What world-class runner would come to a place that offered no prize money, no appearance money, not even expenses?

“I can’t see going to Boston and wasting my effort there,’’ Ron Tabb, the 1983 runner-up, said when he withdrew before the 1985 event.

That year, Geoff Smith retained his men’s title by more than five minutes despite walking across the finish line. Lisa Larsen-Weidenbach won the women’s race by more than eight minutes. If her shoe company hadn’t offered her a bonus for winning Boston, she almost certainly wouldn’t have come.

“It’s just very difficult to go to a race for a handshake,’’ Larsen-Weidenbach observed.

That was the last time that the hand wasn’t holding a check. When Australia’s Rob de Castella turned up in 1986, he left town with $60,000 of sponsor John Hancock’s money plus a Mercedes-Benz after shattering the course record. Norway’s Ingrid Kristiansen collected $35,000 and a car, and Boston was reborn.
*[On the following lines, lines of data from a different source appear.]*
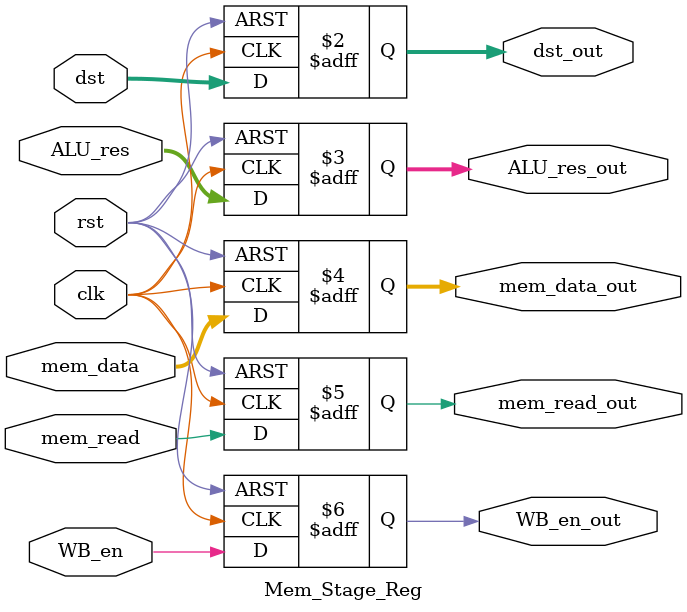
<source format=v>
`timescale 1ns / 1ns

`define WORD_WIDTH 32
`define REG_FILE_ADDRESS_LEN 4
`define REG_FILE_SIZE 16
`define MEMORY_DATA_LEN 8
`define MEMORY_SIZE 2048
`define SIGNED_IMM_WIDTH 24
`define SHIFTER_OPERAND_WIDTH 12

`define INSTRUCTION_LEN         32
`define INSTRUCTION_MEM_SIZE    2048
`define DATA_MEM_SIZE 64

`define LSL_SHIFT 2'b00
`define LSR_SHIFT 2'b01
`define ASR_SHIFT 2'b10
`define ROR_SHIFT 2'b11

`define MODE_ARITHMETIC 2'b00
`define MODE_MEM 2'b01
`define MODE_BRANCH 2'b10

`define EX_MOV 4'b0001
`define EX_MVN 4'b1001
`define EX_ADD 4'b0010
`define EX_ADC 4'b0011
`define EX_SUB 4'b0100
`define EX_SBC 4'b0101
`define EX_AND 4'b0110
`define EX_ORR 4'b0111
`define EX_EOR 4'b1000
`define EX_CMP 4'b0100     ///1100
`define EX_TST 4'b0110     ///1110
`define EX_LDR 4'b0010     ///1010
`define EX_STR 4'b0010     ///1010

`define OP_MOV 4'b1101
`define OP_MVN 4'b1111
`define OP_ADD 4'b0100
`define OP_ADC 4'b0101
`define OP_SUB 4'b0010
`define OP_SBC 4'b0110
`define OP_AND 4'b0000
`define OP_ORR 4'b1100
`define OP_EOR 4'b0001
`define OP_CMP 4'b1010
`define OP_TST 4'b1000
`define OP_LDR 4'b0100
`define OP_STR 4'b0100

module Mem_Stage_Reg (clk, rst, dst, ALU_res, mem_data, mem_read, WB_en, dst_out, ALU_res_out, mem_data_out, mem_read_out, WB_en_out);
    input clk, rst;
    input [`REG_FILE_ADDRESS_LEN-1:0] dst;
    input [`WORD_WIDTH-1:0] ALU_res;
    input [`WORD_WIDTH-1:0] mem_data;
    input mem_read, WB_en;

    output reg [`REG_FILE_ADDRESS_LEN-1:0] dst_out;
    output reg [`WORD_WIDTH-1:0] ALU_res_out;
    output reg [`WORD_WIDTH-1:0] mem_data_out;
    output reg mem_read_out, WB_en_out;

    always @(posedge clk, posedge rst) begin
        if(rst) begin
            dst_out <= 0;
            ALU_res_out <= 0;
            mem_data_out <= 0;
            mem_read_out <= 0;
            WB_en_out <= 0;
        end
        else begin
            dst_out <= dst;
            ALU_res_out <= ALU_res;
            mem_data_out <= mem_data;
            mem_read_out <= mem_read;
            WB_en_out <= WB_en;
        end
    end
endmodule
</source>
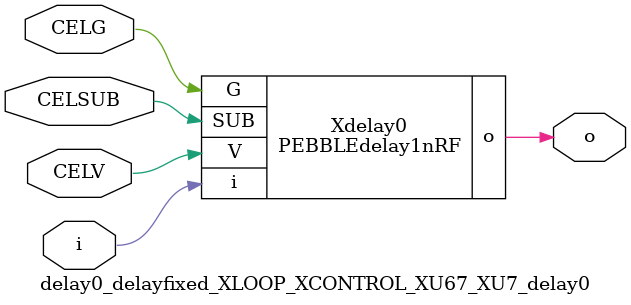
<source format=v>



module PEBBLEdelay1nRF ( o, V, G, i, SUB );

  input V;
  input i;
  input G;
  output o;
  input SUB;
endmodule

//Celera Confidential Do Not Copy delay0_delayfixed_XLOOP_XCONTROL_XU67_XU7_delay0
//TYPE: fixed 1ns
module delay0_delayfixed_XLOOP_XCONTROL_XU67_XU7_delay0 (i, CELV, o,
CELG,CELSUB);
input CELV;
input i;
output o;
input CELSUB;
input CELG;

//Celera Confidential Do Not Copy delayfast0
PEBBLEdelay1nRF Xdelay0(
.V (CELV),
.i (i),
.o (o),
.G (CELG),
.SUB (CELSUB)
);
//,diesize,PEBBLEdelay1nRF

//Celera Confidential Do Not Copy Module End
//Celera Schematic Generator
endmodule

</source>
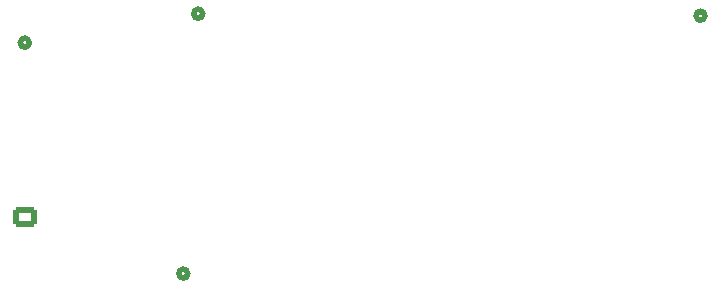
<source format=gbr>
%TF.GenerationSoftware,KiCad,Pcbnew,9.0.1*%
%TF.CreationDate,2025-04-15T15:10:41-07:00*%
%TF.ProjectId,IO:Sensor Board,494f3a53-656e-4736-9f72-20426f617264,rev?*%
%TF.SameCoordinates,Original*%
%TF.FileFunction,Legend,Bot*%
%TF.FilePolarity,Positive*%
%FSLAX46Y46*%
G04 Gerber Fmt 4.6, Leading zero omitted, Abs format (unit mm)*
G04 Created by KiCad (PCBNEW 9.0.1) date 2025-04-15 15:10:41*
%MOMM*%
%LPD*%
G01*
G04 APERTURE LIST*
G04 Aperture macros list*
%AMRoundRect*
0 Rectangle with rounded corners*
0 $1 Rounding radius*
0 $2 $3 $4 $5 $6 $7 $8 $9 X,Y pos of 4 corners*
0 Add a 4 corners polygon primitive as box body*
4,1,4,$2,$3,$4,$5,$6,$7,$8,$9,$2,$3,0*
0 Add four circle primitives for the rounded corners*
1,1,$1+$1,$2,$3*
1,1,$1+$1,$4,$5*
1,1,$1+$1,$6,$7*
1,1,$1+$1,$8,$9*
0 Add four rect primitives between the rounded corners*
20,1,$1+$1,$2,$3,$4,$5,0*
20,1,$1+$1,$4,$5,$6,$7,0*
20,1,$1+$1,$6,$7,$8,$9,0*
20,1,$1+$1,$8,$9,$2,$3,0*%
G04 Aperture macros list end*
%ADD10C,0.508000*%
%ADD11C,1.498600*%
%ADD12RoundRect,0.102000X-0.975000X0.975000X-0.975000X-0.975000X0.975000X-0.975000X0.975000X0.975000X0*%
%ADD13C,2.154000*%
%ADD14C,2.904000*%
%ADD15RoundRect,0.102000X1.081873X0.000000X0.000000X1.081873X-1.081873X0.000000X0.000000X-1.081873X0*%
%ADD16C,1.734000*%
%ADD17RoundRect,0.250000X-0.725000X0.600000X-0.725000X-0.600000X0.725000X-0.600000X0.725000X0.600000X0*%
%ADD18O,1.950000X1.700000*%
G04 APERTURE END LIST*
D10*
%TO.C,J1*%
X148796741Y-93333511D02*
G75*
G02*
X148034741Y-93333511I-381000J0D01*
G01*
X148034741Y-93333511D02*
G75*
G02*
X148796741Y-93333511I381000J0D01*
G01*
%TO.C,J4*%
X192593000Y-71500000D02*
G75*
G02*
X191831000Y-71500000I-381000J0D01*
G01*
X191831000Y-71500000D02*
G75*
G02*
X192593000Y-71500000I381000J0D01*
G01*
%TO.C,J5*%
X135380999Y-73784998D02*
G75*
G02*
X134619003Y-73784998I-380998J0D01*
G01*
X134619003Y-73784998D02*
G75*
G02*
X135380999Y-73784998I380998J0D01*
G01*
%TO.C,J2*%
X150062600Y-71329802D02*
G75*
G02*
X149300604Y-71329802I-380998J0D01*
G01*
X149300604Y-71329802D02*
G75*
G02*
X150062600Y-71329802I380998J0D01*
G01*
%TD*%
%LPC*%
D11*
%TO.C,J1*%
X146142393Y-95606859D03*
X144374626Y-97374626D03*
X142606859Y-99142393D03*
%TD*%
D12*
%TO.C,P2*%
X194500000Y-107500000D03*
D13*
X194500000Y-112500000D03*
%TD*%
D14*
%TO.C,U10*%
X164500000Y-71000000D03*
X169500000Y-71000000D03*
%TD*%
D12*
%TO.C,P3*%
X194500000Y-96500000D03*
D13*
X194500000Y-101500000D03*
%TD*%
D11*
%TO.C,J4*%
X189000000Y-71500000D03*
X186500000Y-71500000D03*
%TD*%
%TO.C,J5*%
X135000000Y-77000000D03*
X135000000Y-79500000D03*
X135000000Y-82000000D03*
%TD*%
D15*
%TO.C,U2*%
X152703949Y-131796051D03*
D16*
X154500000Y-130000000D03*
X156296052Y-128203949D03*
X158092103Y-126407897D03*
X159888154Y-124611846D03*
X161684205Y-122815795D03*
X163480257Y-121019744D03*
X165276308Y-119223693D03*
X167072359Y-117427641D03*
X168868410Y-115631590D03*
X170664461Y-113835539D03*
X172460513Y-112039488D03*
X174256564Y-110243436D03*
X176052615Y-108447385D03*
X177848666Y-106651334D03*
X179644718Y-104855283D03*
X181440769Y-103059231D03*
X183236820Y-101263180D03*
X185032871Y-99467129D03*
X167072359Y-81506617D03*
X165276308Y-83302668D03*
X163480257Y-85098719D03*
X161684205Y-86894770D03*
X159888154Y-88690822D03*
X158092103Y-90486873D03*
X156296052Y-92282924D03*
X154500000Y-94078975D03*
X152703949Y-95875027D03*
X150907898Y-97671078D03*
X149111847Y-99467129D03*
X147315795Y-101263180D03*
X145519744Y-103059231D03*
X143723693Y-104855283D03*
X141927642Y-106651334D03*
X140131591Y-108447385D03*
X138335539Y-110243436D03*
X136539488Y-112039488D03*
X134743437Y-113835539D03*
%TD*%
D11*
%TO.C,J2*%
X146466600Y-71329801D03*
X143966600Y-71329801D03*
X141466600Y-71329801D03*
%TD*%
D17*
%TO.C,J3*%
X135000000Y-88500000D03*
D18*
X135000000Y-91000000D03*
X135000000Y-93500000D03*
X135000000Y-95999999D03*
X134999999Y-98499999D03*
X135000000Y-101000000D03*
%TD*%
D12*
%TO.C,P1*%
X194462500Y-118500000D03*
D13*
X194462500Y-123500000D03*
%TD*%
D14*
%TO.C,U8*%
X153500000Y-71000000D03*
X158500000Y-71000000D03*
%TD*%
%LPD*%
M02*

</source>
“It was weird to win prize money,’’ recalled Bill Rodgers, who earned nothing for his four previous victories but picked up $12,500 for placing fourth that day. “But it was such an honor to be treated with respect. Now, we were like everyone else in America. We weren’t a niche sport any more.’’

Twenty-five years after the financial services company stepped in to save the race from becoming a holiday sideshow, Hancock has paid out more than $13 million in prize money. The winners of the 114th running a week from tomorrow will collect $150,00 apiece, not counting bonuses, and they’ll also earn points toward the World Marathon Majors crown that brings another $500,000.

Boston has become a thoroughly modern race, organized to accommodate both the elite athletes and the true amateurs who’ve multiplied the field five-fold during the past 25 years.